The Tar Heels have stellar freshmen who have quickly grown out of the annoying "diaper dandy" label. But don't forget the sophomores, who have quietly emerged as an impressive trio of skilled players who can provide experience and leadership as the grind of Carolina's season wears on.
*While it's fine--probably even good--for Matt Doherty to downplay the importance of Carolina's return to the national rankings, the Tar Heels' rapid rise is extremely valuable, not only for restoring fan confidence but also for getting attention of potential late-breaking recruits in the class of 2003. It cannot hurt to have every major media outlet on television and in print proclaiming that UNC is back where it belongs. But of course now the Tar Heels need to stay there and continue to improve. By the way, I wouldn't quarrel with Carolina's #12 ranking in the AP poll, or even with the #14 ranking in the coaches' poll. But it does seem a little perplexing that Kansas remains above UNC in the coaches' rankings.
*One more brief comment on the rankings: if they were truly an accurate reflection of where teams are right now--and we all know they aren't--I don't see how you can keep a team like Georgia Tech out of the top 25. Their early strength of schedule can't rival Carolina's, but whose can? And the Yellow Jackets look scary good, with impressive size and quickness, good shooting, and Paul Hewitt's signature defense driving the team. Forget about the ACC having a down year. If the league keeps up its stellar non-conference play, six bids to the NCAA seem very much within reach.

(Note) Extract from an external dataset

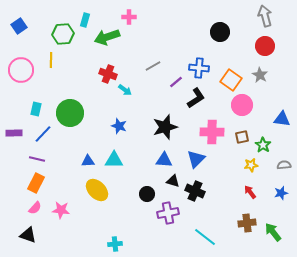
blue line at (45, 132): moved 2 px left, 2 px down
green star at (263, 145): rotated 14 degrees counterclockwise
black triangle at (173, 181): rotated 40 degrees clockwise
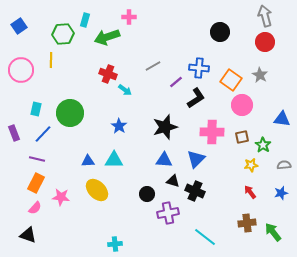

*It's becoming clear that UNC's blowout victory over Penn State in the season opener will count for absolutely nothing when the NCAA tournament committee tallies quality wins in late February and early March. The Nittany Lions followed up the loss to Carolina with two very ugly losses to Penn and Yale. But wins over Rutgers, Kansas, and Stanford already look very, very big for Carolina's RPI ranking. Kansas has struggled early, but will likely regain form, provided Kirk Hinrich's back heals. Rutgers' defense continues to look very tough and should propel the Scarlet Knights to a good non-conference record, and with Pac-10 teams like UCLA stumbling early, Stanford is poised to return to its perennial place near the top of that conference. The fact that Carolina has opened 5-0 is cause for celebration on its own terms, but the quality of competition makes the start exponentially more impressive.
*It was hard to miss the significant minutes freshman David Noel logged against Kansas and Stanford. Although some scoffed at his ability to hold down time at power forward (this writer included), the fact is, Noel is proving doubters wrong. He more than held his own against taller, bigger players, suggesting that his years of football have indeed provided much-needed toughness to grind it out under the basket. Now Doherty and Noel's teammates need to find him some good looks in the offense. If Noel's scoring ability can be rekindled--remember his impressive play in the Blue-White scrimmage?--Carolina will have a very versatile seven-man rotation going into the ACC.
*Congrats to Rashad McCants for winning ACC player of the week honors on top of receiving the MVP award from the Preseason NIT. But it's a shame such awards always honor individual play. McCants was a scoring machine in New York and played pretty good defense, but Carolina's wins were quintessential team victories, and it's too bad one player gets singled out for praise afterward.